Starting 2006, the Gansu provincial government earmarked 850 million yuan (US$116 million) for programs to provide tap water for people living in rural areas who had been collecting rain for household use, Yao Jinzhong, of the Gansu provincial department of water resources, said.

"We helped each rural household build a small water reservoir to collect rain, but that water usually turned bad after a while," Yao said.

"Besides, rain is not a reliable source of water during droughts."

The provincial government also solved water shortages in extremely dry areas such as Huanxian, Huining and Jingyuan counties last year, benefiting 200,000 residents.

"Water was too precious in the past. We couldn't afford to take a bath all year round, and we had to wait for rain in order to do washing," Wang Xiaoxia, a resident of Daping village, Lintao county, said.

"Now that we've got running water, we can wash whenever we want," she said.

But providing safe drinking water to a further 10.7 million rural residents, nearly 60 percent of the population in remote parts of the arid province, remains a challenge.

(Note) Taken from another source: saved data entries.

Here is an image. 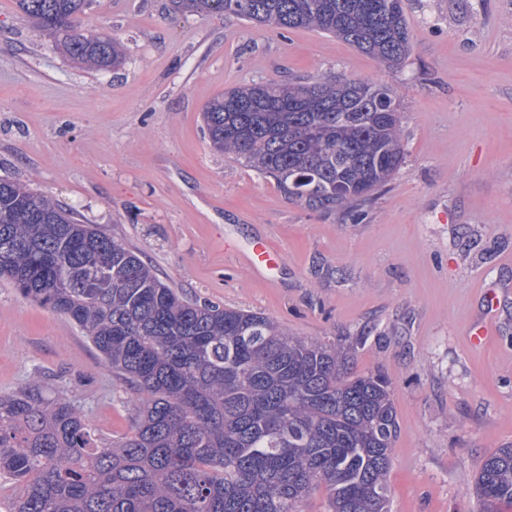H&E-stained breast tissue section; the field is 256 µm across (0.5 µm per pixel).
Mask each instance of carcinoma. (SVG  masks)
<instances>
[{
    "label": "carcinoma",
    "instance_id": "cac0c4a2",
    "mask_svg": "<svg viewBox=\"0 0 512 512\" xmlns=\"http://www.w3.org/2000/svg\"><path fill=\"white\" fill-rule=\"evenodd\" d=\"M90 2L16 5L72 59L114 67L119 43L75 30ZM171 2L331 34L388 69L411 47L403 0ZM400 107L374 82L272 79L224 92L202 118L213 149L357 221L404 162ZM0 278L73 322L137 396L130 431L108 442L64 392L34 380L1 394L4 512H301L318 489L328 512H390L391 380L351 372L341 346L187 299L124 240L10 179H0ZM474 487L488 506L512 504V445L486 456Z\"/></svg>",
    "mask_w": 512,
    "mask_h": 512
}]
</instances>
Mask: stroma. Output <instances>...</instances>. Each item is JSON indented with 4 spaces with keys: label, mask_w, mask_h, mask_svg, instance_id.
<instances>
[{
    "label": "stroma",
    "mask_w": 512,
    "mask_h": 512,
    "mask_svg": "<svg viewBox=\"0 0 512 512\" xmlns=\"http://www.w3.org/2000/svg\"><path fill=\"white\" fill-rule=\"evenodd\" d=\"M412 31L388 71L331 35L272 30L170 0H92L76 21L120 41L109 70L72 62L0 0V177L122 238L190 298L336 342L392 381L391 512H479L486 454L512 444V0H403ZM399 88L405 160L360 222L308 208L214 151L202 112L254 81ZM267 239L276 265L244 256ZM234 250H226L225 241ZM502 296L493 344L469 326ZM39 376L116 438L130 392L78 327L0 280V393Z\"/></svg>",
    "instance_id": "stroma-1"
}]
</instances>
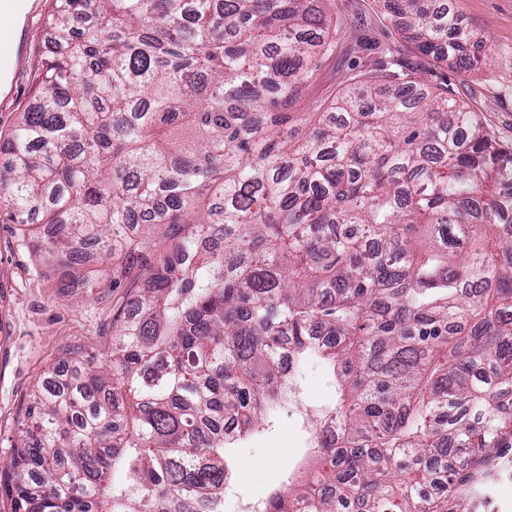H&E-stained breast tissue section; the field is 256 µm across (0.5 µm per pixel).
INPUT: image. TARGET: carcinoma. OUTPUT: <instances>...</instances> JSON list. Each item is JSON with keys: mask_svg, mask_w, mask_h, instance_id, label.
I'll return each mask as SVG.
<instances>
[{"mask_svg": "<svg viewBox=\"0 0 512 512\" xmlns=\"http://www.w3.org/2000/svg\"><path fill=\"white\" fill-rule=\"evenodd\" d=\"M56 51L0 142V211L63 296L155 261L111 365L70 357L25 408L10 512H224L226 449L299 392L316 468L263 512H448L512 448V147L380 51L323 112H290L336 27L321 0H55ZM386 0L425 56L486 40ZM328 376L320 370L308 375L301 387V394L296 400L301 404L304 412L327 411L331 407L330 388Z\"/></svg>", "mask_w": 512, "mask_h": 512, "instance_id": "obj_1", "label": "carcinoma"}]
</instances>
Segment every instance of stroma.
<instances>
[{
	"label": "stroma",
	"mask_w": 512,
	"mask_h": 512,
	"mask_svg": "<svg viewBox=\"0 0 512 512\" xmlns=\"http://www.w3.org/2000/svg\"><path fill=\"white\" fill-rule=\"evenodd\" d=\"M53 0H25L18 15L23 56L15 78L0 76V138L36 92L35 72L46 56V21ZM462 24L485 37L492 53L482 68L463 71L419 53L396 31L384 0H327L338 31L317 57L298 112H321L370 68L380 47H390L407 72L435 91L464 102L496 140L512 146V0H452ZM131 290L104 277L100 296L75 293L63 299L16 225L0 223V462L9 463L28 394L47 372L64 369L71 352L103 360L112 349V318ZM294 416L279 410L265 434L231 449L234 496L224 512L265 497L282 475L296 471L306 450ZM448 512H512V448L483 468L476 492L450 498Z\"/></svg>",
	"instance_id": "stroma-1"
}]
</instances>
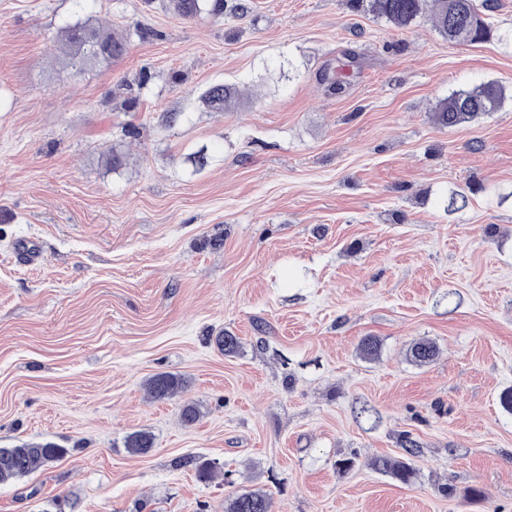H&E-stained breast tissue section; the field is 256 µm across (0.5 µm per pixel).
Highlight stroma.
Returning a JSON list of instances; mask_svg holds the SVG:
<instances>
[{
  "instance_id": "1",
  "label": "stroma",
  "mask_w": 512,
  "mask_h": 512,
  "mask_svg": "<svg viewBox=\"0 0 512 512\" xmlns=\"http://www.w3.org/2000/svg\"><path fill=\"white\" fill-rule=\"evenodd\" d=\"M247 2L0 0V447L69 450L1 484L0 512H224L257 489L271 512H512V101L433 116L512 87V0L475 44L369 0ZM86 19L133 30L123 59L70 65ZM217 82L239 90L221 112ZM161 372L186 389L150 399ZM405 433L409 485L370 466ZM171 5L185 19L196 18L202 13L217 15L224 12V0H172ZM509 98L512 100V89L494 82L460 88L438 102L436 119L440 125L454 128L497 111Z\"/></svg>"
}]
</instances>
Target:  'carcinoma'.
<instances>
[{"label": "carcinoma", "mask_w": 512, "mask_h": 512, "mask_svg": "<svg viewBox=\"0 0 512 512\" xmlns=\"http://www.w3.org/2000/svg\"><path fill=\"white\" fill-rule=\"evenodd\" d=\"M373 10L393 26L404 29L410 26L424 10L423 0H371ZM174 11L185 19L203 13L224 12V0H172ZM430 22L438 32L450 41L477 43L491 36V27L481 18L477 0H433ZM66 55L73 57L80 66L109 65L126 51L129 37L99 23H76L62 32ZM232 87L216 84L204 93V100L212 108L225 109L232 94ZM512 99V89L494 82L460 88L440 100L435 107L436 119L444 127L454 128L497 111L507 99ZM216 344L230 356L240 347V339L226 331L216 337ZM436 346L418 342L408 350L414 362L424 365L437 356ZM187 381L171 373H159L150 380L148 392L155 400L177 396ZM154 438L145 431H134L126 437L125 448L132 455H144L153 448ZM404 455L399 458L380 456L371 463L375 470L390 475L402 484H410L416 478L411 457L418 453L417 442L406 434L402 437ZM69 449L51 442H24L13 448H0V484L21 479L37 469L65 457ZM270 497L263 491H250L230 500L225 512H269Z\"/></svg>", "instance_id": "carcinoma-1"}]
</instances>
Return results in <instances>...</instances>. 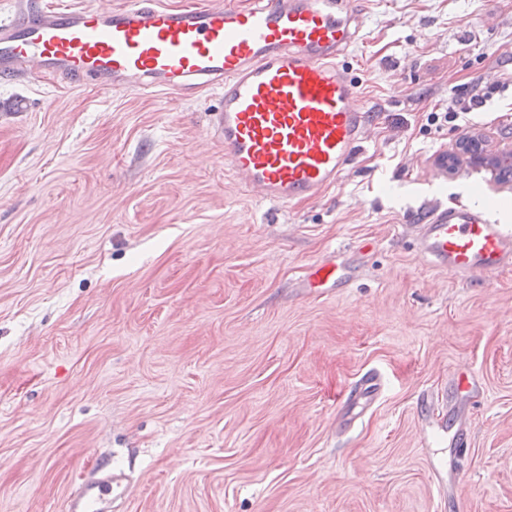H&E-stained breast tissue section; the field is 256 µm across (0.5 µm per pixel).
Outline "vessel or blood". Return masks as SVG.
I'll return each instance as SVG.
<instances>
[{"label":"vessel or blood","mask_w":512,"mask_h":512,"mask_svg":"<svg viewBox=\"0 0 512 512\" xmlns=\"http://www.w3.org/2000/svg\"><path fill=\"white\" fill-rule=\"evenodd\" d=\"M373 0H128L120 9L46 0L31 11L10 0L0 20V81L50 75L105 93L137 90L187 95L221 92L211 115L224 140V173L261 201L316 199L335 187L364 148L372 125L360 87L343 59L361 38ZM420 253L437 269L467 279L512 269V226L476 208L438 209L417 225ZM356 276L339 251L311 269L313 288H342ZM381 390L365 374L345 393L349 422ZM133 491L124 471L83 478L66 512H116Z\"/></svg>","instance_id":"obj_1"}]
</instances>
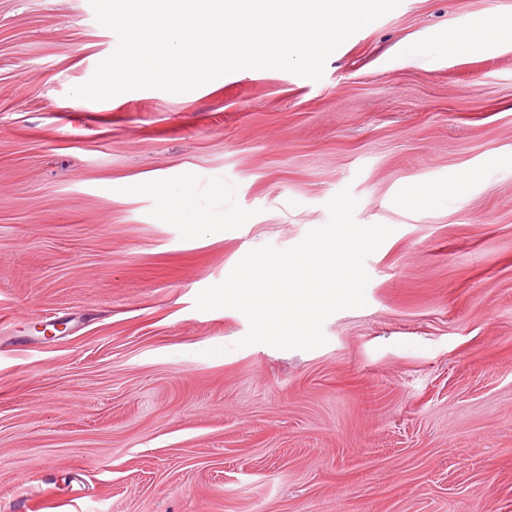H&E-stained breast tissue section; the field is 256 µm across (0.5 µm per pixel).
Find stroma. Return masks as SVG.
<instances>
[{
	"mask_svg": "<svg viewBox=\"0 0 512 512\" xmlns=\"http://www.w3.org/2000/svg\"><path fill=\"white\" fill-rule=\"evenodd\" d=\"M510 16L402 0L317 81L90 101L89 0H0V512H512V40H443ZM346 188L392 232L324 346L196 308ZM164 191L168 194L172 199L179 202L180 207L178 212L182 220H184L185 224H204L205 219L199 215H197L185 202V191L181 186H173V185H165Z\"/></svg>",
	"mask_w": 512,
	"mask_h": 512,
	"instance_id": "35a3bbf8",
	"label": "stroma"
}]
</instances>
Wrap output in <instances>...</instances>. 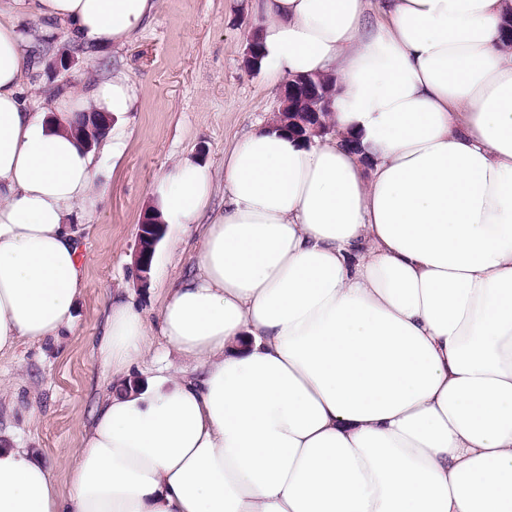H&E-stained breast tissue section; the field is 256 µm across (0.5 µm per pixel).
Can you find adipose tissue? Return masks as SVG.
<instances>
[{
	"label": "adipose tissue",
	"mask_w": 512,
	"mask_h": 512,
	"mask_svg": "<svg viewBox=\"0 0 512 512\" xmlns=\"http://www.w3.org/2000/svg\"><path fill=\"white\" fill-rule=\"evenodd\" d=\"M26 10L67 45L124 44L158 0H0V352L74 329L92 214L137 92L121 73L23 97ZM271 84L329 76L334 134L276 123L224 162V208L185 158L150 212L201 226L158 313L197 372L116 391L61 497L0 448V512H512V0H256ZM113 124L96 147L80 113ZM144 313L113 299L101 351L143 356Z\"/></svg>",
	"instance_id": "1"
}]
</instances>
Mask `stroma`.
<instances>
[{"instance_id": "obj_1", "label": "stroma", "mask_w": 512, "mask_h": 512, "mask_svg": "<svg viewBox=\"0 0 512 512\" xmlns=\"http://www.w3.org/2000/svg\"><path fill=\"white\" fill-rule=\"evenodd\" d=\"M253 25L251 0H160L157 15L131 41L99 57L79 50L70 67L60 68L53 63L57 36L44 39L38 57L32 45L24 47L25 87L36 111H51L54 95L79 72L92 79L123 73L139 94L123 117L130 138L112 186L79 229L86 287L76 300L73 332L0 355V448L32 451L50 468L61 496L72 488L67 462L115 388L98 349L109 303L133 299L155 319L197 249L195 228L168 225L149 283L140 286L134 250L153 182L179 158L193 157L212 170V205L221 208L225 154L279 109V87L243 66Z\"/></svg>"}]
</instances>
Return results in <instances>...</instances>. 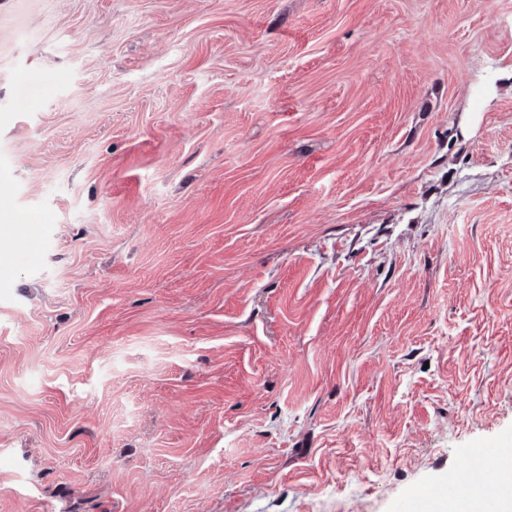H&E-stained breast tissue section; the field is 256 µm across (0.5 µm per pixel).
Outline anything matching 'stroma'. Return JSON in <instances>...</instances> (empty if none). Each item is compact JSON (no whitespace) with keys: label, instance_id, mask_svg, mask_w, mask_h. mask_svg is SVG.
Returning a JSON list of instances; mask_svg holds the SVG:
<instances>
[{"label":"stroma","instance_id":"35a3bbf8","mask_svg":"<svg viewBox=\"0 0 512 512\" xmlns=\"http://www.w3.org/2000/svg\"><path fill=\"white\" fill-rule=\"evenodd\" d=\"M0 512H398L512 446V0H0ZM12 236L17 250L24 253L33 262L40 258L42 253L41 239L30 236L22 229H12Z\"/></svg>","mask_w":512,"mask_h":512}]
</instances>
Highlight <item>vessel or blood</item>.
<instances>
[{
	"label": "vessel or blood",
	"mask_w": 512,
	"mask_h": 512,
	"mask_svg": "<svg viewBox=\"0 0 512 512\" xmlns=\"http://www.w3.org/2000/svg\"><path fill=\"white\" fill-rule=\"evenodd\" d=\"M14 245L30 260H38L42 253V241L30 236L27 229L12 232ZM491 461L495 467L512 466V448H500L494 445H482L468 449L462 465L450 473L445 483L430 493L420 492L403 504L402 512H433L440 502H468L478 492L489 490L495 496L512 495V487L490 480L483 468L484 461Z\"/></svg>",
	"instance_id": "1"
}]
</instances>
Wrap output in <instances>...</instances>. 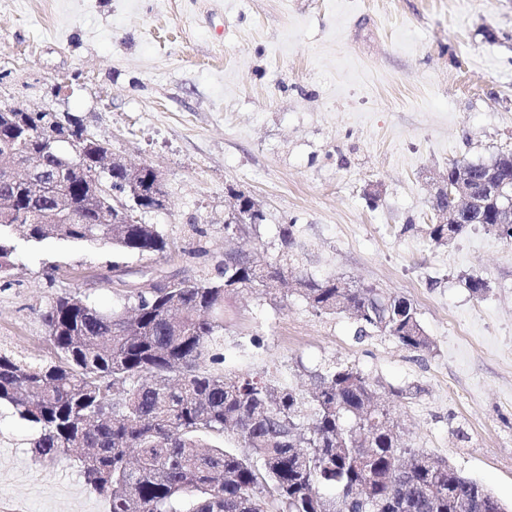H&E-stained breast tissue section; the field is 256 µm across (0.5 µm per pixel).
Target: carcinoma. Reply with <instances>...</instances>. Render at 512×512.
I'll use <instances>...</instances> for the list:
<instances>
[{
	"mask_svg": "<svg viewBox=\"0 0 512 512\" xmlns=\"http://www.w3.org/2000/svg\"><path fill=\"white\" fill-rule=\"evenodd\" d=\"M51 112L0 115V153L24 142L40 160L34 181H0L17 200L15 219L52 210L37 185L61 172L79 205L74 224H24L32 241L87 242L162 257L174 240L157 224H103L108 200L93 194L96 154L63 152L56 133L78 141ZM454 169L489 177L512 194V151ZM476 223L512 240L487 202ZM466 224H429L438 245ZM226 250L214 270L183 276L172 288H135L110 312L79 289H66L41 318L51 350L33 360L0 346V405L35 425L39 456L76 452L88 489L110 512H506L481 483L432 456L407 448L388 404L361 372L330 364L310 393L249 372H227L224 299L251 291L281 301L296 294L318 313L351 314L358 334L380 332L423 352L432 341L403 296L297 271L304 250L296 225L279 226L268 246L259 224H226Z\"/></svg>",
	"mask_w": 512,
	"mask_h": 512,
	"instance_id": "obj_1",
	"label": "carcinoma"
}]
</instances>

Of them, half are reduced to drinking unclean water that does not meet national safety standards, while the rest suffer from shortages or difficulties in securing water supplies.

Separately, the neighboring Ningxia Hui Autonomous Region, which also has a dry climate and frequent water shortages, is to invest 200 million yuan in a program to provide clean and safe drinking water for 300,000 rural residents this year.

By the end of 2015, the region will solve drinking water problems for 1.36 million rural people and gradually provide tap water to each village, authorities have said.